++++ Available records

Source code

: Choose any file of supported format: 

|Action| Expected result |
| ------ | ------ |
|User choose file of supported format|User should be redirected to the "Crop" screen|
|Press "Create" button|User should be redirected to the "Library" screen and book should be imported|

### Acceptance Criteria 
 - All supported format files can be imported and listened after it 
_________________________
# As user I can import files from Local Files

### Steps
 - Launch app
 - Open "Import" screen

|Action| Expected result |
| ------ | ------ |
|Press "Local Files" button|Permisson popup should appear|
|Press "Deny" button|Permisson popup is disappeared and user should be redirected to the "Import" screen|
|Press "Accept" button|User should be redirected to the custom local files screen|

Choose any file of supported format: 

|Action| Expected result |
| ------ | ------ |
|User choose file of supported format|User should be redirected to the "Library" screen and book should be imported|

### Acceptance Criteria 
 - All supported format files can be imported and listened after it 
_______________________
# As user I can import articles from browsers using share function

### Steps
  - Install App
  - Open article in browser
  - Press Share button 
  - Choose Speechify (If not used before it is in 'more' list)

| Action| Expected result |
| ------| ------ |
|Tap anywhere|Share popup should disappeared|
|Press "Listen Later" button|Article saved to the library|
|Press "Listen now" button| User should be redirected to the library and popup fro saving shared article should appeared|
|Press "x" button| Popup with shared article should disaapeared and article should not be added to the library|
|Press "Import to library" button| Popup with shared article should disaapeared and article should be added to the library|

++++++++
++++ Available records

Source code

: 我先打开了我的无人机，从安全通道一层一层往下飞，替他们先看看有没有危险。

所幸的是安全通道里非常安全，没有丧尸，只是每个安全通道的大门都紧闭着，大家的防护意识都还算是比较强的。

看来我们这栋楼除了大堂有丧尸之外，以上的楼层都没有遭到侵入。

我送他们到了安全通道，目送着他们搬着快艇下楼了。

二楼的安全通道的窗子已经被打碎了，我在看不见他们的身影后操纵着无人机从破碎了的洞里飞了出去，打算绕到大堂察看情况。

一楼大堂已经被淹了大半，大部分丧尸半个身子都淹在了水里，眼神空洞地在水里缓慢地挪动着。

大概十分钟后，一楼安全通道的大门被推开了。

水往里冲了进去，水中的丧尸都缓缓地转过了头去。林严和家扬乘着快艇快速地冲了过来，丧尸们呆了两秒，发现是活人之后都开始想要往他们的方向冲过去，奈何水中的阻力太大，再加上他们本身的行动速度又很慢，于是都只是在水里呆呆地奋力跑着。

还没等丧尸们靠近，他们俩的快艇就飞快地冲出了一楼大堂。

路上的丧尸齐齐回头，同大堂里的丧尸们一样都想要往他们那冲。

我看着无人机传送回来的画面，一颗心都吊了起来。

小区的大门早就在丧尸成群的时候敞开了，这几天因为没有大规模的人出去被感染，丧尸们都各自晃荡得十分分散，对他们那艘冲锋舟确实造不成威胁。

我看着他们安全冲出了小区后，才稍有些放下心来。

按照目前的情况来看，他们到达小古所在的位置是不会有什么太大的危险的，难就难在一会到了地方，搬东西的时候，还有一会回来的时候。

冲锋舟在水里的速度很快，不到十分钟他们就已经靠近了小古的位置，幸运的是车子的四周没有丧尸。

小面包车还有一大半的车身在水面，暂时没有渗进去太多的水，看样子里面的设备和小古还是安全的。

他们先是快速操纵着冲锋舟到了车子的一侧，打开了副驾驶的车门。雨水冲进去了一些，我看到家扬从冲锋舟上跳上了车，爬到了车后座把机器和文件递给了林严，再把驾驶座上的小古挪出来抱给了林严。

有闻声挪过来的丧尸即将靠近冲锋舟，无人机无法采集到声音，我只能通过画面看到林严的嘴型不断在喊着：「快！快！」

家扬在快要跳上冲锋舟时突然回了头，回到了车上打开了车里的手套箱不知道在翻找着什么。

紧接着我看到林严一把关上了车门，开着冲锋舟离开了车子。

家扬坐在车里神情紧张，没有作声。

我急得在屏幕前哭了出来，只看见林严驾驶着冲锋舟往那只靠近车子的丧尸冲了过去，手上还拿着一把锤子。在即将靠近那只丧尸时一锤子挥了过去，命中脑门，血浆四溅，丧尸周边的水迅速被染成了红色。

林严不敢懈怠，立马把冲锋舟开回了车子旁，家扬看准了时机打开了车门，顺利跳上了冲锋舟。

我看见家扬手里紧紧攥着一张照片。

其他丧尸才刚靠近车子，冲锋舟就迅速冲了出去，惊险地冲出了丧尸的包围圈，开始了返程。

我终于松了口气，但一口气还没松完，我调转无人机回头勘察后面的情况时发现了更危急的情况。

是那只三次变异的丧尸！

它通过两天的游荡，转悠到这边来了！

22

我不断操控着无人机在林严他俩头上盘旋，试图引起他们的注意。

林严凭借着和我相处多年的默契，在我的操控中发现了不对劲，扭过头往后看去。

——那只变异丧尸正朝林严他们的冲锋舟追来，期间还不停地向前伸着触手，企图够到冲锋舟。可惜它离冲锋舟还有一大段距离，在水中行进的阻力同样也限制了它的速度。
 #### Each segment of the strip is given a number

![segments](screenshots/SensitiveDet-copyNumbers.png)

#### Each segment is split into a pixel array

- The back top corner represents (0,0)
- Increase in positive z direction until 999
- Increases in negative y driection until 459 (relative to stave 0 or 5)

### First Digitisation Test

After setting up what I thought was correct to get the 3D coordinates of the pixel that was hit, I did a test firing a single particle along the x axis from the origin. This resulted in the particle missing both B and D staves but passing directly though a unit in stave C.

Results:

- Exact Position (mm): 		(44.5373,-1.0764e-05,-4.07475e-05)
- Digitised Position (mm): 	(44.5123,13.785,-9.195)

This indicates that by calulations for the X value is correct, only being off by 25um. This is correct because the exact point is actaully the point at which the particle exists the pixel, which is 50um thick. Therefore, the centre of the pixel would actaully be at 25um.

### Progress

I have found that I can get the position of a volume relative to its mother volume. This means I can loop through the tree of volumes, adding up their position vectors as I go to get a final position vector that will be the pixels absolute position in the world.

++++++++

• _Activity_:
Reproduce everything in the data from the line containing "我终于松了口气，但一口气还没" down to the line containing "### First Digitisation Test", with both of those lines included.

• _Your solution_:
我终于松了口气，但一口气还没松完，我调转无人机回头勘察后面的情况时发现了更危急的情况。

是那只三次变异的丧尸！

它通过两天的游荡，转悠到这边来了！

22

我不断操控着无人机在林严他俩头上盘旋，试图引起他们的注意。

林严凭借着和我相处多年的默契，在我的操控中发现了不对劲，扭过头往后看去。

——那只变异丧尸正朝林严他们的冲锋舟追来，期间还不停地向前伸着触手，企图够到冲锋舟。可惜它离冲锋舟还有一大段距离，在水中行进的阻力同样也限制了它的速度。
 #### Each segment of the strip is given a number

![segments](screenshots/SensitiveDet-copyNumbers.png)

#### Each segment is split into a pixel array

- The back top corner represents (0,0)
- Increase in positive z direction until 999
- Increases in negative y driection until 459 (relative to stave 0 or 5)

### First Digitisation Test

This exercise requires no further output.